Monday, June 20, 2016

Oh When Will They Ever Learn

You would think that businesses would have learned by now that they cannot discriminate against trans people.
U.S. transgender woman's journey turns into constitutional fight
Reuters
By Daniel Trotta
June 17, 2016

Kate Lynn Blatt once lived as a woman at home but went to work in a battery factory as a man, a painful phase in her gender transition that would later propel her to the forefront of a constitutional battle for transgender rights in America.

She decided to start over, interviewing as a woman for a new job with the outdoor equipment and apparel retail chain Cabela's Inc (CAB.N), landing it, and finally leaving her life as a male behind. A 6-year transition, starting from when she graduated high school, was finally over.
[…]
Blatt, now 35, is suing Cabela's for sex discrimination, saying she was subjected to all manner of humiliation by superiors and co-workers during the six months she worked as a seasonal stocker in 2006 and 2007.
I don’t know if her lawsuit is winnable because of the grounds she is suing on, I don’t know why her lawyer picked the ADA.
The lawsuit, brought by Blatt in 2014, also challenges a little-known clause in the Americans with Disabilities Act of 1990 (ADA) as discriminatory because it specifically excludes transgender people from protection.
[…]
Blatt's lawyers, Neelima Vanguri and Brian Farrell of Philadelphia-based Sidney L. Gold & Associates, are asking the judge to rule that the clause of the ADA violates the U.S. Constitution because it denies equal protection for all under the law.
That  is going to be hard to prove, I hope that she is also suing under Title VII that she was discriminated against because of her sex.

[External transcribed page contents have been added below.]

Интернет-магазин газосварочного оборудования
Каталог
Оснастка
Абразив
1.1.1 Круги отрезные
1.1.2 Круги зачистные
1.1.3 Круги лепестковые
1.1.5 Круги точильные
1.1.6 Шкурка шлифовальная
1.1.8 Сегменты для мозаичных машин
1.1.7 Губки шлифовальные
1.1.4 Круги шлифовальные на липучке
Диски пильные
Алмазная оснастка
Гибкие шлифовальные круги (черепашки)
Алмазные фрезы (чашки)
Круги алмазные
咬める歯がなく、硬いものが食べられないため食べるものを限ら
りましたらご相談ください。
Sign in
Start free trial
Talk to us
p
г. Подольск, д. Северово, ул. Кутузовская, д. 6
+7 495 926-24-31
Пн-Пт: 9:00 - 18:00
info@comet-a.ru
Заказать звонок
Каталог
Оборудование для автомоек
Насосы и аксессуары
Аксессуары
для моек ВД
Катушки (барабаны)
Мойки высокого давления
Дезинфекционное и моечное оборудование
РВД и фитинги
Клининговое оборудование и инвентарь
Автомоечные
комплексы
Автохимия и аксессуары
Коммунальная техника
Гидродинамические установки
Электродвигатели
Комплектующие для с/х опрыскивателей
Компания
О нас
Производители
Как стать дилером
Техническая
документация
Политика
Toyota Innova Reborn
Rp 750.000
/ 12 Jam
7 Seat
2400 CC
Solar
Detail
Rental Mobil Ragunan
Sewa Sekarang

I know that many trans people do not like the fact that in several states the courts have ruled that we are protected under the state’s ADA laws, but I look at it as “any port in the storm,” that we should use whatever is available. However, the federal ADA law specifically excludes us and that is what she saying violates the U.S. Constitution’s equal protection clause. They first will have to prove that the law discriminates violates the clause and then they will have to prove that the store was in violation of the ADA law.

Also against her is the fact that DSM V changed Gender Identity Disorder to Gender Dysphoria and it could be argued that it is no longer a disability but rather an uncomfortable feeling.

Her lawyers have their work cut out for them by taken the road less taken.